A specific footgun: async fn in traits. For a long time, async traits had to be trait-objectified via async_trait crate (which uses Box<dyn Future> returns, with allocation overhead per call). As of Rust 1.75 you can write async fn directly in traits, but you hit the issue that the returned future type is tied to the impl, which makes dyn Trait not trivially work for async traits. There are workarounds (dyn AsyncTrait via the trait-variant crate, or return-position impl Trait in traits), but it’s still evolving. I’ve ended up using async_trait for a while longer even though it allocates, because the ergonomics are proven and the allocation cost is tiny relative to what async handlers typically do.

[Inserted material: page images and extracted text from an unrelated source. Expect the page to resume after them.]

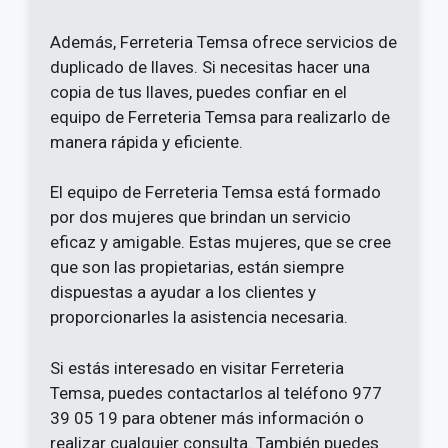
Además, Ferreteria Temsa ofrece servicios de
duplicado de llaves. Si necesitas hacer una
copia de tus llaves, puedes confiar en el
equipo de Ferreteria Temsa para realizarlo de
manera rápida y eficiente.
El equipo de Ferreteria Temsa está formado
por dos mujeres que brindan un servicio
eficaz y amigable. Estas mujeres, que se cree
que son las propietarias, están siempre
dispuestas a ayudar a los clientes y
proporcionarles la asistencia necesaria.
Si estás interesado en visitar Ferreteria
Temsa, puedes contactarlos al teléfono 977
39 05 19 para obtener más información o
realizar cualquier consulta. También puedes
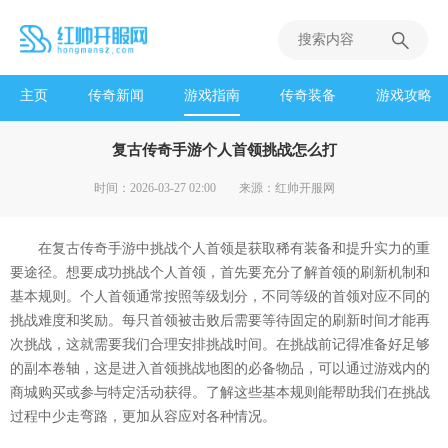
主页
传奇新闻
游戏指南
传奇装备
游戏攻略
复古传奇手游个人首领挑战怎么打
时间：2026-03-27 02:00
来源：红帅开服网
在复古传奇手游中挑战个人首领是获取稀有装备和提升实力的重
要途径。想要成功挑战个人首领，首先要充分了解首领的刷新机制和
基本规则。个人首领通常按照等级划分，不同等级的首领对应不同的
挑战难度和奖励。每只首领被击败后需要等待固定的刷新时间才能再
次挑战，这就需要我们合理安排挑战时间。在挑战前记得准备好足够
的副本卷轴，这是进入首领挑战地图的必备物品，可以通过游戏内的
商城购买或参与特定活动获得。了解这些基本规则能帮助我们在挑战
过程中少走弯路，更加从容应对各种情况。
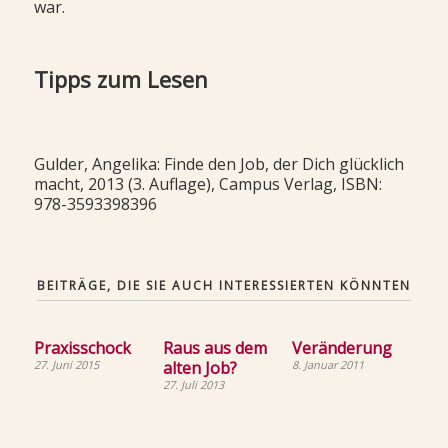
war.
Tipps zum Lesen
Gulder, Angelika: Finde den Job, der Dich glücklich
macht, 2013 (3. Auflage), Campus Verlag, ISBN:
978-3593398396
BEITRÄGE, DIE SIE AUCH INTERESSIERTEN KÖNNTEN
Praxisschock
Raus aus dem
Veränderung
27. Juni 2015
alten Job?
8. Januar 2011
27. Juli 2013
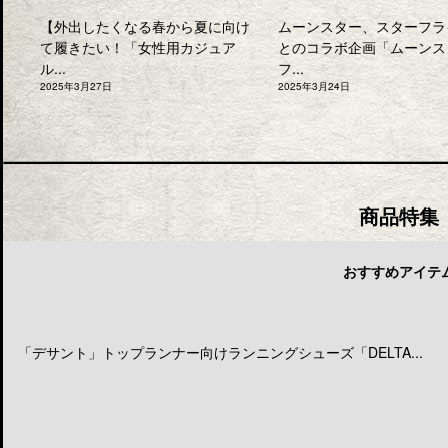
【外出したくなる春から夏に向け
ムーンスター、スターフラ
て履きたい！「女性用カジュア
とのコラボ企画「ムーンス
ル...
フ...
2025年3月27日
2025年3月24日
商品特集
おすすめアイテ
「デサント」トップランナー向けランニングシューズ「DELTA...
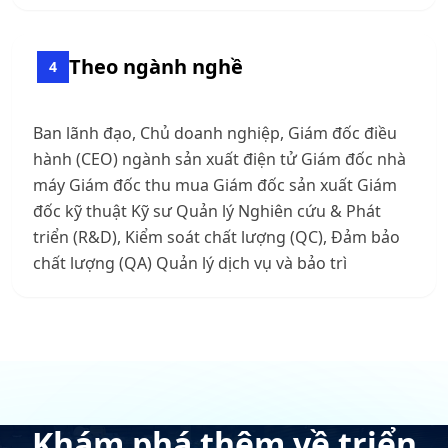
Theo ngành nghề
4
Ban lãnh đạo, Chủ doanh nghiệp, Giám đốc điều
hành (CEO) ngành sản xuất điện tử Giám đốc nhà
máy Giám đốc thu mua Giám đốc sản xuất Giám
đốc kỹ thuật Kỹ sư Quản lý Nghiên cứu & Phát
triển (R&D), Kiểm soát chất lượng (QC), Đảm bảo
chất lượng (QA) Quản lý dịch vụ và bảo trì
Khám phá thêm về triển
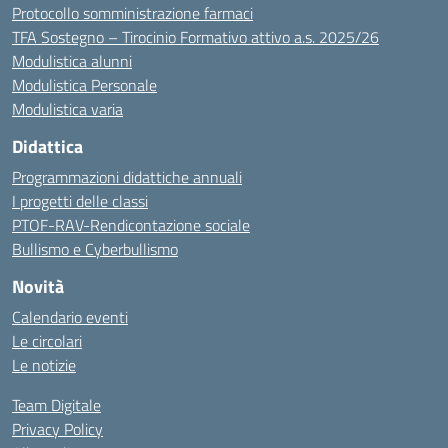
Protocollo somministrazione farmaci
TFA Sostegno – Tirocinio Formativo attivo a.s. 2025/26
Modulistica alunni
Modulistica Personale
Modulistica varia
Didattica
Programmazioni didattiche annuali
I progetti delle classi
PTOF-RAV-Rendicontazione sociale
Bullismo e Cyberbullismo
Novità
Calendario eventi
Le circolari
Le notizie
Team Digitale
Privacy Policy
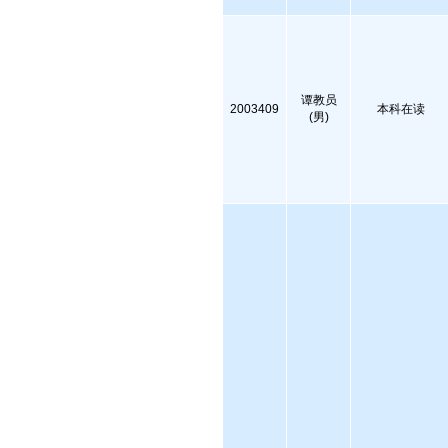
谭教员
2003409
本科在读
(男)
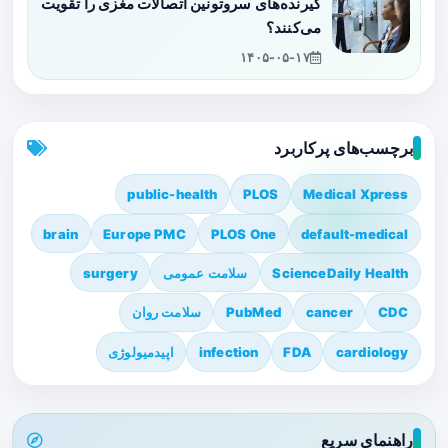
گیرنده‌های سروتونین اتصالات مغزی را تقویت
می‌کنند؟
۱۴۰۵-۰۵-۱۷
برچسب‌های پرکاربرد
public-health
PLOS
Medical Xpress
brain
Europe PMC
PLOS One
default-medical
ScienceDaily Health
سلامت عمومی
surgery
CDC
cancer
PubMed
سلامت روان
cardiology
FDA
infection
اپیدمیولوژی
راهنمای سریع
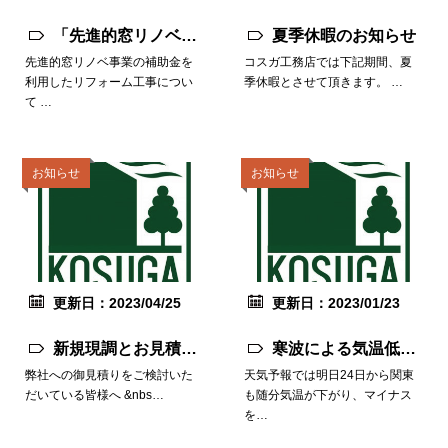
「先進的窓リノベ事
夏季休暇のお知らせ
業」の補助金を利用
先進的窓リノベ事業の補助金を
コスガ工務店では下記期間、夏
利用したリフォーム工事につい
季休暇とさせて頂きます。 …
した工事について
て …
お知らせ
お知らせ
更新日：2023/04/25
更新日：2023/01/23
新規現調とお見積り
寒波による気温低下
の状況について
による水道管の破裂
弊社への御見積りをご検討いた
天気予報では明日24日から関東
だいている皆様へ &nbs…
も随分気温が下がり、マイナス
にご注意ください
を…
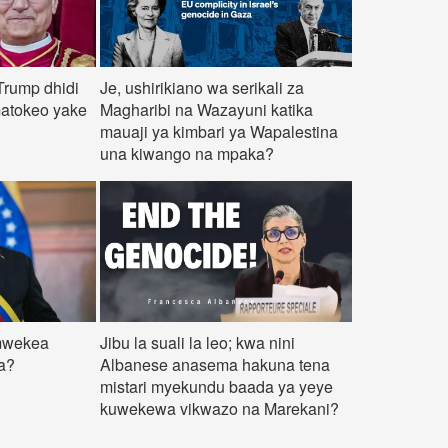
Trump dhidi
Je, ushirikiano wa serikali za
matokeo yake
Magharibi na Wazayuni katika
mauaji ya kimbari ya Wapalestina
una kiwango na mpaka?
mwekea
Jibu la suali la leo; kwa nini
a?
Albanese anasema hakuna tena
mistari myekundu baada ya yeye
kuwekewa vikwazo na Marekani?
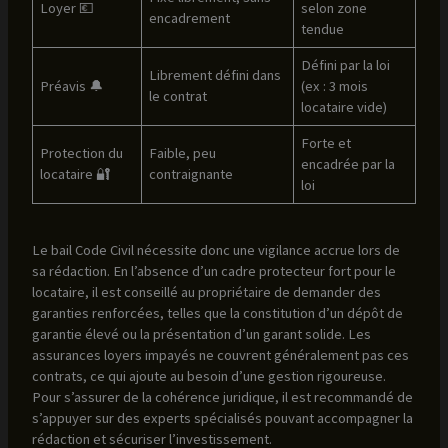
Loyer 💶
selon zone
encadrement
tendue
Défini par la loi
Librement défini dans
Préavis 🔔
(ex : 3 mois
le contrat
locataire vide)
Forte et
Protection du
Faible, peu
encadrée par la
locataire 🔐
contraignante
loi
Le bail Code Civil nécessite donc une vigilance accrue lors de
sa rédaction. En l’absence d’un cadre protecteur fort pour le
locataire, il est conseillé au propriétaire de demander des
garanties renforcées, telles que la constitution d’un dépôt de
garantie élevé ou la présentation d’un garant solide. Les
assurances loyers impayés ne couvrent généralement pas ces
contrats, ce qui ajoute au besoin d’une gestion rigoureuse.
Pour s’assurer de la cohérence juridique, il est recommandé de
s’appuyer sur des experts spécialisés pouvant accompagner la
rédaction et sécuriser l’investissement.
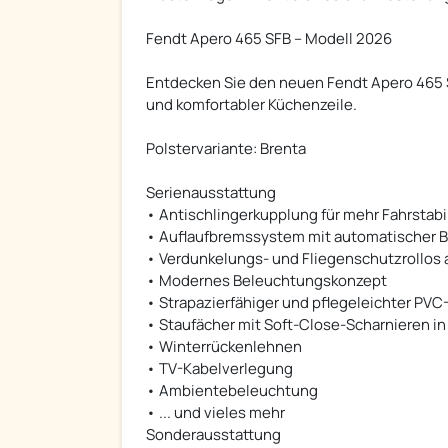
Fendt Apero 465 SFB – Modell 2026
Entdecken Sie den neuen Fendt Apero 465 S
und komfortabler Küchenzeile.
Polstervariante: Brenta
Serienausstattung
• Antischlingerkupplung für mehr Fahrstabil
• Auflaufbremssystem mit automatischer 
• Verdunkelungs- und Fliegenschutzrollos
• Modernes Beleuchtungskonzept
• Strapazierfähiger und pflegeleichter PV
• Staufächer mit Soft-Close-Scharnieren in
• Winterrückenlehnen
• TV-Kabelverlegung
• Ambientebeleuchtung
• ... und vieles mehr
Sonderausstattung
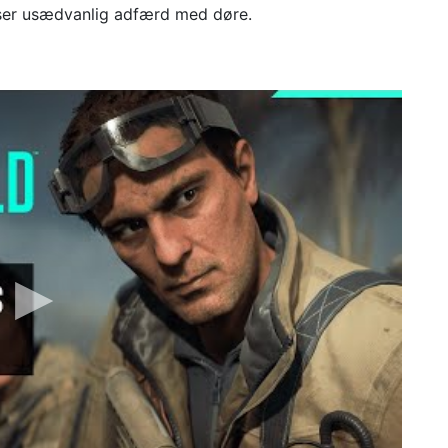
e ser usædvanlig adfærd med døre.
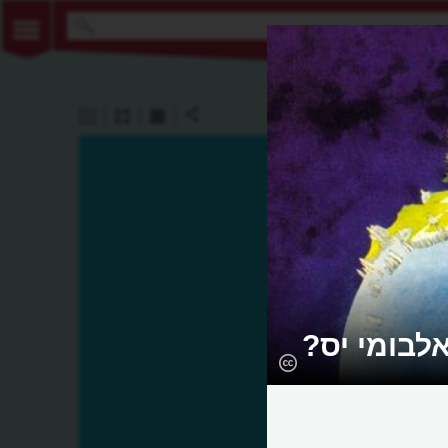
אלבומי יס?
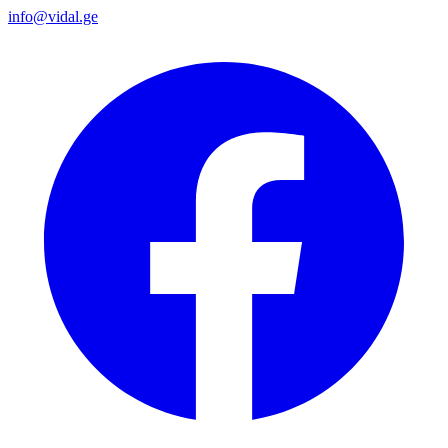
info@vidal.ge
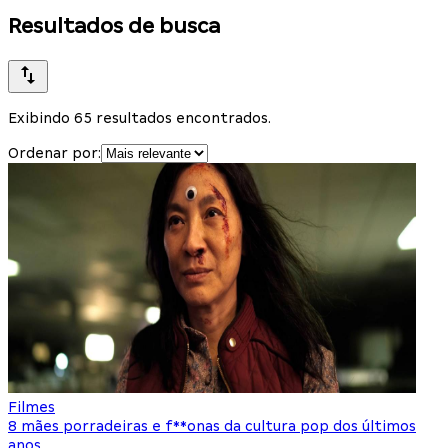
Resultados de busca
Exibindo 65 resultados encontrados.
Ordenar por:
Filmes
8 mães porradeiras e f**onas da cultura pop dos últimos
anos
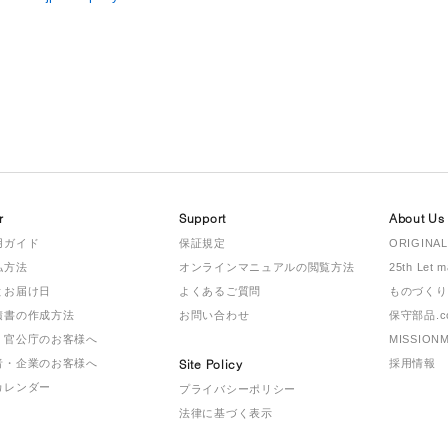
r
Support
About Us
用ガイド
保証規定
ORIGINAL
払方法
オンラインマニュアルの閲覧方法
25th Let 
とお届け日
よくあるご質問
ものづくり
積書の作成方法
お問い合わせ
保守部品.c
・官公庁のお客様へ
MISSION
者・企業のお客様へ
Site Policy
採用情報
カレンダー
プライバシーポリシー
法律に基づく表示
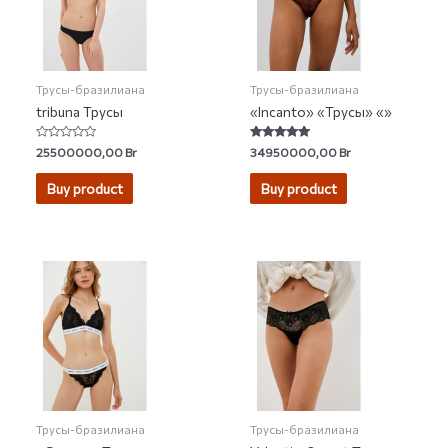
Трусы-бразилиана
Трусы-бразилиана
tribuna Трусы
«Incanto» «Трусы» «»
Rated
Rated
25500000,00
Br
34950000,00
Br
0
5.00
out
out of 5
of
Buy product
Buy product
5
Трусы-бразилиана
Трусы-бразилиана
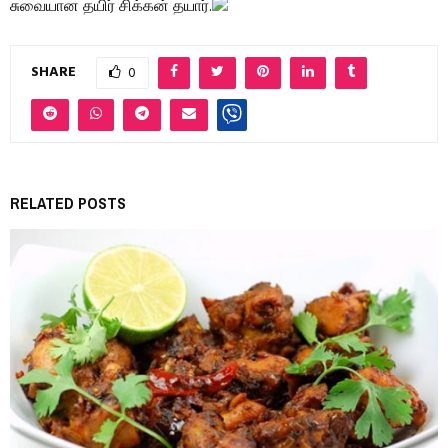
சுவையான தயிர் சிக்கன் தயார்.
SHARE
0
RELATED POSTS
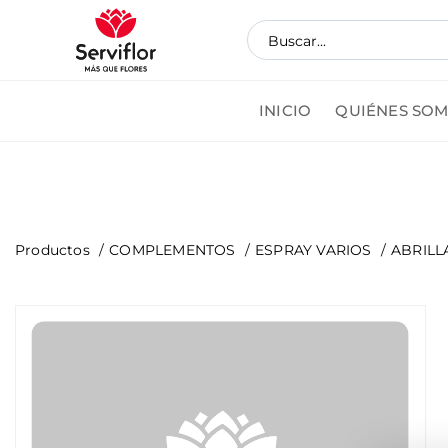
INICIO
QUIÉNES SO
Pedi
Productos
COMPLEMENTOS
ESPRAY VARIOS
ABRILL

A final note: impl Trait as an argument type — fn process(h: impl Handler) — is syntactic sugar for generics. It’s NOT a trait object. If you want dyn dispatch, you have to write &dyn explicitly. I’ve watched a colleague switch a function from impl Trait to dyn Trait and get confused why their benchmarks suddenly showed a performance regression — they’d moved from generic to dyn without realizing. The Rust syntax for this is a little subtle.

A year on, I don’t think there’s a default answer. “Use generics by default” is good advice for small utility code. For framework code, trait objects are often a better fit. The right question is always “how hot is this call, and how much do I care about binary size?” Pick the tool that matches.